Saturday morning my partner and I walked down to the pavilion by the pond in Pope Park to check out the heroin (fentanyl) bags that are easily found in the grass and on the pavilion floor, along with discarded syringes and other paraphrenelia.

At least once a month I like to go down there to see what the current brands are. In just a few minutes I found 10 different brands, eight of them I hadn’t seen before. Dealers often switch their bags out both to keep their marketing fresh and to make it harder for the police to link a particular bag back to them.

Over the years the bags have gotten much more colorful and are now mostly preprints (as opposed to rubber stamped designs or words). I’ve heard the dealers buy the preprints at a local tattoo studio. I’ve even seen them advertised in the past on Amazon, but when I looked today I couldn’t find them anymore. I was able to find them on a Chinese Alibaba web site. I’ve seen many of these bags on the streets of Hartford.

I have no objection to dealers using names like Tombstone, Pray for Death or Scorpion on their bags. I get pissed off when I find bags with Kermit the Frog on them, Hello Kitty or Casper the Friendly Ghosts.

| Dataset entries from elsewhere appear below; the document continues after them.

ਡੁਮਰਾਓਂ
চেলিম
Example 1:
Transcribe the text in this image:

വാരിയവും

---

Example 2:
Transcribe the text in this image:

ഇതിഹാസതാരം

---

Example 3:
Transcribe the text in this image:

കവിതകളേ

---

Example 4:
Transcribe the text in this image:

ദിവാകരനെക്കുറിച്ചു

Three of the bags were for the adult cartoon characters, Mort and Arty. One was Luigi from Donkey Kong, but it was a scary Luigi with blood stained hands. The one that ticked me off was Clifford the Red Dog. A happy smiling Clifford, the friendly red dog. All these bags were in a public park not far from a play area with swings and jungle gym and a see-saw. A couple years ago in a park in a neighboring town, a young child overdosed after finding a wax bag and putting it into his mouth. He had to be resuscitated with naloxone. I don’t know what brand the bag was, but if a kid wanders away from his parents and finds a bag with a friendly cartoon character on it, they might think it is candy. Now admittedly most of these bags are empty, but some bags still have small grains of powder left in them. A kid puts their fingers in the bags and then later the finger goes in the nose and it could be a problem.

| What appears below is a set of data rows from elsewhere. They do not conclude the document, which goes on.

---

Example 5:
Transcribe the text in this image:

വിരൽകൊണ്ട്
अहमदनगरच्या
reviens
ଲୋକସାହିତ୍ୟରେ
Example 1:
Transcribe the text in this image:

A number of years ago I asked a friend of mine who used drugs daily to discuss this matter with her Park Street drug dealer and to tell him the tall paramedic who walks the park wants him to stop putting kid designs on his heroin bags. She was all fired up to do it. When I asked her about it later, she had forgotten our conversation. I don’t know if she ever mentioned it to him — she was not the type to be shy, but I did notice then that the bags started to have more skeletons on them. Whether or not that had anything to do with my suggestion, I don’t know. I’ll take credit for it though.

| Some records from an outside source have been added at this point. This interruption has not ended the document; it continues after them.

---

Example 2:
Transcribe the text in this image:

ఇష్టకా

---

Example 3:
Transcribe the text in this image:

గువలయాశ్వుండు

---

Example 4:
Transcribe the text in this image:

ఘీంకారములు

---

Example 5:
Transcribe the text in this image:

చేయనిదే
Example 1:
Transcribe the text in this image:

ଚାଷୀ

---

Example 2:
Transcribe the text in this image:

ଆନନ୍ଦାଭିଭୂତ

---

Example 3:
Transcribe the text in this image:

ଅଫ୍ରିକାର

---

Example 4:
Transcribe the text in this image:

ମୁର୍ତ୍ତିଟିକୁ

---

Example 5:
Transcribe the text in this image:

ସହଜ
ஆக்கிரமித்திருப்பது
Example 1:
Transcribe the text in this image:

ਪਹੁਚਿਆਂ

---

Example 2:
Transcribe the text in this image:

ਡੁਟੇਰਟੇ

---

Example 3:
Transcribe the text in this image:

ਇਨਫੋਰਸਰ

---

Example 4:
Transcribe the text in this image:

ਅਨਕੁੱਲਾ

In general I am opposed to too harsh sentences for low level drug dealers because I feel our prisons are already too filled with small fry and not enough with the true criminals, rich Pharma executives who profited by lying about opioids and who started this whole epidemic, not to mention cartel bosses. But I would support tough penalties for any dealer, big or small, caught selling bags with cartoon characters on them. Whoever is behind the Clifford the Red Dog bags should be locked up.